Er stond een man aan mijn bureau. Hij kwam Turks leren. De talenschool waar ik werk is één van de weinige die dat in de buurt aanbiedt, en hij woonde ook nog eens om de hoek. Ik vraag mensen die zich komen inschrijven, mocht het daarbij van een gesprek komen, vaak waarom ze een bepaalde taal komen leren. Na een tijdje ga je patronen zien. Mensen leren Engels voor hun werk, Spaans voor op vakantie, Indonesisch vanwege hun voorouders.

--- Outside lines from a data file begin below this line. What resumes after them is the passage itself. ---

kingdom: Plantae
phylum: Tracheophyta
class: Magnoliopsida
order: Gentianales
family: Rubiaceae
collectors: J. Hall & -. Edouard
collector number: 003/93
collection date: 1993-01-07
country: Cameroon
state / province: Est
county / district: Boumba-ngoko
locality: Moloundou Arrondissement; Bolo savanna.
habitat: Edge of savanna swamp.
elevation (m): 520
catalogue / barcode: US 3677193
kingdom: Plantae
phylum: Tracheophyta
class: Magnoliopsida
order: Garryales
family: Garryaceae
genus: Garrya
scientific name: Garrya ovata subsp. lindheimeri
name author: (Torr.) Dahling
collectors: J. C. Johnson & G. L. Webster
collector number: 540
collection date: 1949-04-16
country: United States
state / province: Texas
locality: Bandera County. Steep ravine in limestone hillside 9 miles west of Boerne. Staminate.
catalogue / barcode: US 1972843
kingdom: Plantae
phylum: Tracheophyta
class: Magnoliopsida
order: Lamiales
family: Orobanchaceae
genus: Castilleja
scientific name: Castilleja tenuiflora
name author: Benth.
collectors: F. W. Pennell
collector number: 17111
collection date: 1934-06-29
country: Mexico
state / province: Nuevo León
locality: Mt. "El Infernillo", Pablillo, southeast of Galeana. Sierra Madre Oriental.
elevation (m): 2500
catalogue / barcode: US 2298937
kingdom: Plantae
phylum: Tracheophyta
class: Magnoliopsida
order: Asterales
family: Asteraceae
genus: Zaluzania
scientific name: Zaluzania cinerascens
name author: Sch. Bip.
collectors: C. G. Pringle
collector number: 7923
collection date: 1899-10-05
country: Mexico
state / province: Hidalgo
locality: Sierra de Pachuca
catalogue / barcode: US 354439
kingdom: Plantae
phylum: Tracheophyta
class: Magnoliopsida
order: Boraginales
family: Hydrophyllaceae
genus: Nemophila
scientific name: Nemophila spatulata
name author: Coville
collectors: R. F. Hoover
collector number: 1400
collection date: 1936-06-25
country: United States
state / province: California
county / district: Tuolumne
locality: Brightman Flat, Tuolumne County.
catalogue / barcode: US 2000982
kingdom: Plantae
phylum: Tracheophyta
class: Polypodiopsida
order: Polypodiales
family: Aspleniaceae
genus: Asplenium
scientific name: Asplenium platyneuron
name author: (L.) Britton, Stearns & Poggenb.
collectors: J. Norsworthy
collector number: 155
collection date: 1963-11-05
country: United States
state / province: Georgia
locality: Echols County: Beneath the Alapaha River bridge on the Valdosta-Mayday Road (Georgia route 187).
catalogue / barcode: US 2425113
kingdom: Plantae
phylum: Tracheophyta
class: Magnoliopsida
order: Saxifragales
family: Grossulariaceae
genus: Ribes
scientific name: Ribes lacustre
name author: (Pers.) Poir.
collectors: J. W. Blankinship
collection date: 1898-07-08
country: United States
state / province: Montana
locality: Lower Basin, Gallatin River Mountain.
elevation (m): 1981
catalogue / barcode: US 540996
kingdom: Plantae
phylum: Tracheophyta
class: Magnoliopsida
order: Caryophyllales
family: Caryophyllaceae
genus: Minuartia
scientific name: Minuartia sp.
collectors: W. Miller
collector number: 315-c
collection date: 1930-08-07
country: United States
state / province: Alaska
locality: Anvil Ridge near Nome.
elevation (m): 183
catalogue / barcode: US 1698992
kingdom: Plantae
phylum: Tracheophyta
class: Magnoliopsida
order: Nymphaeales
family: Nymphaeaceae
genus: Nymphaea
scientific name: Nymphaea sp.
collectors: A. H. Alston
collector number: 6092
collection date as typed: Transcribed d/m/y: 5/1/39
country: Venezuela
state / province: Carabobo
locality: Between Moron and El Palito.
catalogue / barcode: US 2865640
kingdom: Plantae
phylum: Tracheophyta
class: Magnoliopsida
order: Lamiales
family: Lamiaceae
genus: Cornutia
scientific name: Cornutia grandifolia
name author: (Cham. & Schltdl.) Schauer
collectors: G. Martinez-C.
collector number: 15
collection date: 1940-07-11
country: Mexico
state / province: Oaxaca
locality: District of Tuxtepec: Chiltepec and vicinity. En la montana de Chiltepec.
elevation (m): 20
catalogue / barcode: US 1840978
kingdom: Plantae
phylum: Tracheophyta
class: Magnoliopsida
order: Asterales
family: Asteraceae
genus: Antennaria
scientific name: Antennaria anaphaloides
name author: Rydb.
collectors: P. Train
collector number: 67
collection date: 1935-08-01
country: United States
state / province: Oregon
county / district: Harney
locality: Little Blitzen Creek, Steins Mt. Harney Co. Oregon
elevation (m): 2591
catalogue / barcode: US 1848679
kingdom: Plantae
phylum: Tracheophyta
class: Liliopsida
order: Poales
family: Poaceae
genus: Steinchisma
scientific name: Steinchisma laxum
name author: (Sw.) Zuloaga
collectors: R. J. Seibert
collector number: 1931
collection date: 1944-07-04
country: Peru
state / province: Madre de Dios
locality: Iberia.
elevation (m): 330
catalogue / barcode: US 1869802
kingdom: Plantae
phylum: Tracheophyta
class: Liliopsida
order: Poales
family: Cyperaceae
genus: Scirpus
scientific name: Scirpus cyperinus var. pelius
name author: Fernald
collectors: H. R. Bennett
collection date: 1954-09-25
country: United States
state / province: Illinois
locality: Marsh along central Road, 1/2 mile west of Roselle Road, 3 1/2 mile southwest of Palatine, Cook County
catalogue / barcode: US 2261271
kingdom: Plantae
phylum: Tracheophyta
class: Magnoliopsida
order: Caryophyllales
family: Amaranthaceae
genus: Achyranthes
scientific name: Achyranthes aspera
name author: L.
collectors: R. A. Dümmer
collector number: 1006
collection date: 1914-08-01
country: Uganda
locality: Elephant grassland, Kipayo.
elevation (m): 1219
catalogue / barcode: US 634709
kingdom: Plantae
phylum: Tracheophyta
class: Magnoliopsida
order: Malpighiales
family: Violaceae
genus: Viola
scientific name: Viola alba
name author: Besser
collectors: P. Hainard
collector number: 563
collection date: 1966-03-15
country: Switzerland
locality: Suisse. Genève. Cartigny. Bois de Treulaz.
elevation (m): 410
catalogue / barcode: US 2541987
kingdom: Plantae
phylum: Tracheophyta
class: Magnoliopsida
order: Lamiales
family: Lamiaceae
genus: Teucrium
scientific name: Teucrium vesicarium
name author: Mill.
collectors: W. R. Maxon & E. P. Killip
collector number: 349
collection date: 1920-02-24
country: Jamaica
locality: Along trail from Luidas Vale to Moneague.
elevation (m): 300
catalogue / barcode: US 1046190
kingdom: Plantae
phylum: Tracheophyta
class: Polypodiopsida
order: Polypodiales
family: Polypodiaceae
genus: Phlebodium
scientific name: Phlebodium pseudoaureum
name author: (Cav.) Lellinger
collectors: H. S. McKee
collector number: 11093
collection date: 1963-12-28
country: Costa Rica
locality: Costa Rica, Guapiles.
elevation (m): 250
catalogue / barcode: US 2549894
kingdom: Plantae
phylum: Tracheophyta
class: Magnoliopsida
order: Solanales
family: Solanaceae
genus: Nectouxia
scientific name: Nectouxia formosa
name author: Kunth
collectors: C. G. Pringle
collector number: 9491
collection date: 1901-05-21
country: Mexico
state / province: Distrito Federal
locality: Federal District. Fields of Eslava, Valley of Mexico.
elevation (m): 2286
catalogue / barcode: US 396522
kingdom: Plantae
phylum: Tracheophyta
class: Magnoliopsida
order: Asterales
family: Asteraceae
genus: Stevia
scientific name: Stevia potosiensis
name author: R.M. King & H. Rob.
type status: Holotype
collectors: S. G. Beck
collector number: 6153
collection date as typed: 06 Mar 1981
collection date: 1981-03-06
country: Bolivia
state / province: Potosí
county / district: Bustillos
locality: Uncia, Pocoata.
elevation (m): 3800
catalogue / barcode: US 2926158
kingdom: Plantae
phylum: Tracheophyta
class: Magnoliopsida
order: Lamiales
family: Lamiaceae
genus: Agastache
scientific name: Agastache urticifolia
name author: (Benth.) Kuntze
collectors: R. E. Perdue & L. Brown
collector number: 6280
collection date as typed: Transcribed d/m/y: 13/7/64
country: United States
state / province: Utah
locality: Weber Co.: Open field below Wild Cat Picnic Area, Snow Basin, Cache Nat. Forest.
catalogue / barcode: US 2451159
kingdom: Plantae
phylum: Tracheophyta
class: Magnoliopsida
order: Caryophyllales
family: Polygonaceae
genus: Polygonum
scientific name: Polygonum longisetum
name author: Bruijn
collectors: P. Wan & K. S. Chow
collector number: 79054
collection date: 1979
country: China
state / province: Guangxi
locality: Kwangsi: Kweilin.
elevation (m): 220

Deze man kwam Turks leren omdat hij zo geïnteresseerd was in talen. Hij wilde gewoon een taal leren die hem volkomen vreemd was. En daarbij: zijn vrouw was recentelijk overleden. Met haar, zei hij, kon hij uren achtereen over taal praten. In de laatste jaren van haar leven had hij haar bijna vierentwintig uur per dag verzorgd. Slapen deed hij bijna niet, toen. En nu was ze weg en had hij al die tijd voor zichzelf.
Ik hoor hem in de lessen honderduit praten. Altijd heeft hij meer vragen dan de docent in die twee uurtjes les per week kan beantwoorden. Zelfs op de open dag van de talenschool was hij er weer. Hij woonde toch dichtbij, en hij had nog wat vraagjes. Hij wil praten, alleen maar praten. Het liefst over taal, zoals hij met zijn vrouw deed.